# Records supplied
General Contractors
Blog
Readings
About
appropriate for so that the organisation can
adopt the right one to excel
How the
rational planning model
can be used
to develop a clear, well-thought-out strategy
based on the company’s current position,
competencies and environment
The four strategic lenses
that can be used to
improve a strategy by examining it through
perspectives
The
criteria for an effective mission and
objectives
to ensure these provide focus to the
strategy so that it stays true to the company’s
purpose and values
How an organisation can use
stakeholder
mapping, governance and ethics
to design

# Problem requirements
Could you lay out every line of text in the rows above as a numbered list, leaving out any blank lines?

# Exercise result
1. General Contractors
2. Blog
3. Readings
4. About
5. appropriate for so that the organisation can
6. adopt the right one to excel
7. How the
8. rational planning model
9. can be used
10. to develop a clear, well-thought-out strategy
11. based on the company’s current position,
12. competencies and environment
13. The four strategic lenses
14. that can be used to
15. improve a strategy by examining it through
16. perspectives
17. The
18. criteria for an effective mission and
19. objectives
20. to ensure these provide focus to the
21. strategy so that it stays true to the company’s
22. purpose and values
23. How an organisation can use
24. stakeholder
25. mapping, governance and ethics
26. to design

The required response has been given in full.